Ruby is derived from the Latin word ruber, meaning red, the color of passion. Ruby gemstones have been esteemed
since ancient times and are mentioned in the Bible as one of the gems used to represent one of the 12 tribes of Israel,
during Exodus. Kings and queens have long enjoyed this rare gem and rubies are amply represented in royal regalia.
Rubies remain one of the most popular gems in history.
Rubies come in many shades of red. Rubies tend to be priced by color. The closer a gem is to the vivid red “pigeon’s
blood” color, the higher the price.
14th and 15th Wedding Anniversary
Ruby sources include Afghanistan, Cambodia, Greenland, India, Pakistan, Sri Lanka, Tanzania and Vietnam. Myanmar (Burma) is known to produce some of the world’s finest quality rubies.
Ruby belongs to the mineral species corundum and is related to sapphire.
Ruby is a durable gemstone with a hardness of 9 (out of 10) on the Mohs Scale of Mineral Hardness.
Rubies are sometimes heat treated to increase their transparency and clarity. A more recent type of treatment uses high lead glass to fill pits and cracks in the stones at high temperatures.
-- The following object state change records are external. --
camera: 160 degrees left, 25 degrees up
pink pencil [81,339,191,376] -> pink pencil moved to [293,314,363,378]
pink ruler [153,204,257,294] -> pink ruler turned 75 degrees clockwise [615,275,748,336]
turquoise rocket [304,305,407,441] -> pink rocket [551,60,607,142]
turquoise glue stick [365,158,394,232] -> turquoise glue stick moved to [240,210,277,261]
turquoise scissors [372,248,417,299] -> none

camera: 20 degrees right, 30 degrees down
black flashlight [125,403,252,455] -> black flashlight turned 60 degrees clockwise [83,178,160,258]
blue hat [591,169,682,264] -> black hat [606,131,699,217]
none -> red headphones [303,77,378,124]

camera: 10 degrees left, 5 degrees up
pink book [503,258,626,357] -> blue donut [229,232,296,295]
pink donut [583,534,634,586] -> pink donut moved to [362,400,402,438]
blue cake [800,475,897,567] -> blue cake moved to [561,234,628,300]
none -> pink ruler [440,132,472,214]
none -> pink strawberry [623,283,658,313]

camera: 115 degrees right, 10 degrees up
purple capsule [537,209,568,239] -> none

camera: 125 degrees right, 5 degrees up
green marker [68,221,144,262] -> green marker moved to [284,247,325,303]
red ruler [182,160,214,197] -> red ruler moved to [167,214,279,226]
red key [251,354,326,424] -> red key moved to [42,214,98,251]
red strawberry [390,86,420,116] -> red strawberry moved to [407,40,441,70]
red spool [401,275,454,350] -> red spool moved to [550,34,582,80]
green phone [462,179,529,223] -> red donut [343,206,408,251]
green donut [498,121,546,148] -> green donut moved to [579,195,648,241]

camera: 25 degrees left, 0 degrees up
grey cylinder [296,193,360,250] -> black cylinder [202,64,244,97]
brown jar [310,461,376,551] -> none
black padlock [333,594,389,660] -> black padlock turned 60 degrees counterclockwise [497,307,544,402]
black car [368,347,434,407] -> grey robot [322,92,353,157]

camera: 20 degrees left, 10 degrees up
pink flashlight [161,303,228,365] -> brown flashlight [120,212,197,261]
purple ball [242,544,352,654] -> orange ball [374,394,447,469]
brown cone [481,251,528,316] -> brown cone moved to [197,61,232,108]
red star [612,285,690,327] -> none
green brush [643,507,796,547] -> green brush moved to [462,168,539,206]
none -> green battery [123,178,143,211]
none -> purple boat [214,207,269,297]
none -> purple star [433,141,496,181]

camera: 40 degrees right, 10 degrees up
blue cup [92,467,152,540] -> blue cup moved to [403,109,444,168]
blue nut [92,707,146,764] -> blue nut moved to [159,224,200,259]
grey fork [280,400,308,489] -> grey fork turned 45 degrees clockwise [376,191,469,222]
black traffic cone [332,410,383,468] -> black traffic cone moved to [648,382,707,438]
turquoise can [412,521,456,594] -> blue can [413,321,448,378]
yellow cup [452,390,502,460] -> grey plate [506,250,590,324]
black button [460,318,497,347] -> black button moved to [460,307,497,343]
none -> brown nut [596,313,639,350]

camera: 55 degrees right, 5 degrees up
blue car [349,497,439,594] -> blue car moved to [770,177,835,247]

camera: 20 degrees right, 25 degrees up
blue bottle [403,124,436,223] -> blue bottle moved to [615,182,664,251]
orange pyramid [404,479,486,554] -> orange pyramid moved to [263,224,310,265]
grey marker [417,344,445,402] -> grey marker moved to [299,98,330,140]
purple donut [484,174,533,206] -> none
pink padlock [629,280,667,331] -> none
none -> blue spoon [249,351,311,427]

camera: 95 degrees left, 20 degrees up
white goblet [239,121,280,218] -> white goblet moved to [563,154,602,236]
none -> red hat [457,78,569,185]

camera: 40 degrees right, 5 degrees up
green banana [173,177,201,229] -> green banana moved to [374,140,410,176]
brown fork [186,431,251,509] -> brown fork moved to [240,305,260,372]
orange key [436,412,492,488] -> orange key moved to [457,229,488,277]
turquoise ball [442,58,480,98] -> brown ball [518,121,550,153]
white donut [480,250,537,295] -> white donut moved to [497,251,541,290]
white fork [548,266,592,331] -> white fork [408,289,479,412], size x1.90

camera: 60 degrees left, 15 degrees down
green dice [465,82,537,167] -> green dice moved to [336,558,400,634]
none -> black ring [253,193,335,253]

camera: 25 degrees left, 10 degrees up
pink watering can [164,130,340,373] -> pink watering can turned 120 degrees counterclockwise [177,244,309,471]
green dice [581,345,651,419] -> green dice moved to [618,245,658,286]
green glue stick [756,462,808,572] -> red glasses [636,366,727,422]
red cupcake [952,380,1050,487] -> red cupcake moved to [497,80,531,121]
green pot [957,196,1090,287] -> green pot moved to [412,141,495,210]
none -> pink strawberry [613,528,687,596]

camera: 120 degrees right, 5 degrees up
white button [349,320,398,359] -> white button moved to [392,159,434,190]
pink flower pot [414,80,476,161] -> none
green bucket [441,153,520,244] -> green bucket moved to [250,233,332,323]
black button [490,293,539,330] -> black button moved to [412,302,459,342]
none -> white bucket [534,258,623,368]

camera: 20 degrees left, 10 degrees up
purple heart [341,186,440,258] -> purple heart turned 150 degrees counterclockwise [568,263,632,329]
Oil and dyes may also be used, but these treatments are not considered durable. Information about any ruby gemstone known to be treated will be disclosed to the buyer. Ruby can be man-made, meaning it is manufactured in a lab rather than mined.
CARE & CLEANING
Ruby jewelry can be scratched, so do not pile together with other jewelry when storing. Keep ruby jewelry in a padded container, especially when traveling. Ruby jewelry is best cleaned with warm, sudsy water and a tightly woven microfiber cloth. Do not use mechanical cleaners for fractured or filled gemstones.